Seminar and Practicum in Engaged Research
The Seminar and Practicum enable students to consider how concepts in feminist research methods are integral to practice and how practice informs and alters concepts. Students take the Seminar and Practicum simultaneously in the spring of the junior or senior year. The courses bring together theory and practice, allowing students to enhance their academic knowledge through research on issues of gender and/or sexuality in collaboration with a local non-profit organization. Seminar and Practicum projects are eligible for Distinction.
Students begin conversations about their Practica in the spring of the sophomore or junior year in consultation with the SWGS staff and faculty. The fall of their junior or senior year, they take the PreSeminar, a 2-credit course that prepares them to submit an Institutional Review Board application or a formal Research Proposal.
The Practicum, a 3-credit course, is taken for a grade and requires 6 hours of work a week at a local organization during the semester, a weekly journal entry (with a particular focus on the relationship between the Seminar readings and the on-site experience), and a formal public presentation about the research project towards the end of the semester. Practicum placements are made through a sound match of an organization’s needs with the student's interests and skills. One distinguishing feature of the Center’s “engaged research” approach is that, while based in a student's interests, the research project arises from this deliberate and informed encounter between the student and the needs of the organization and the clients it serves.

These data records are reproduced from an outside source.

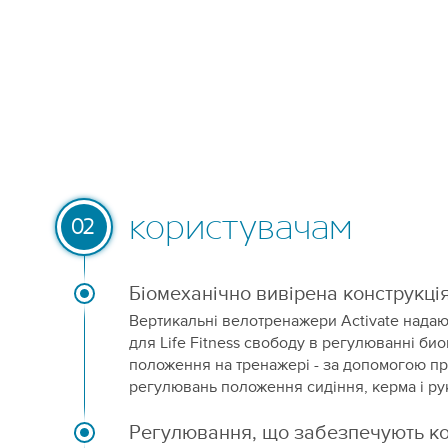
користувачам
02
Біомеханічно вивірена конструкці
Вертикальні велотренажери Activate надаю
для Life Fitness свободу в регулюванні б
положення на тренажері - за допомогою пр
регулювань положення сидіння, керма і рук
Регулювання, що забезпечують к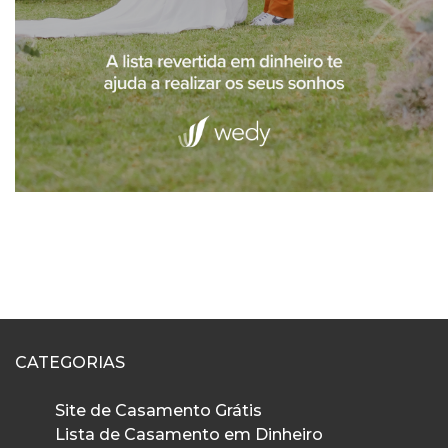
CATEGORIAS
Site de Casamento Grátis
Lista de Casamento em Dinheiro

The weekly Seminar, a 2-credit course, is also taken for a letter grade. It explores a range of perspectives on feminist theory and practice, grassroots organizing, and policy-making around issues of women, gender, and sexuality. Some readings will focus specifically on the areas in which the students will be conducting their Practica that semester; such readings might cover domestic violence, reproductive freedom, or human trafficking, for example. The Seminar seeks to situate the students' Practica experiences in a broader theoretical, historical, and transnational context. Course requirements will include critical essays related to assigned texts and a final paper in which students analyze the Practicum in light of the seminar readings.
The Seminar and Practicum are also open to non-majors. Permission of the instructor is required, as is some background in the study of women, gender or sexuality.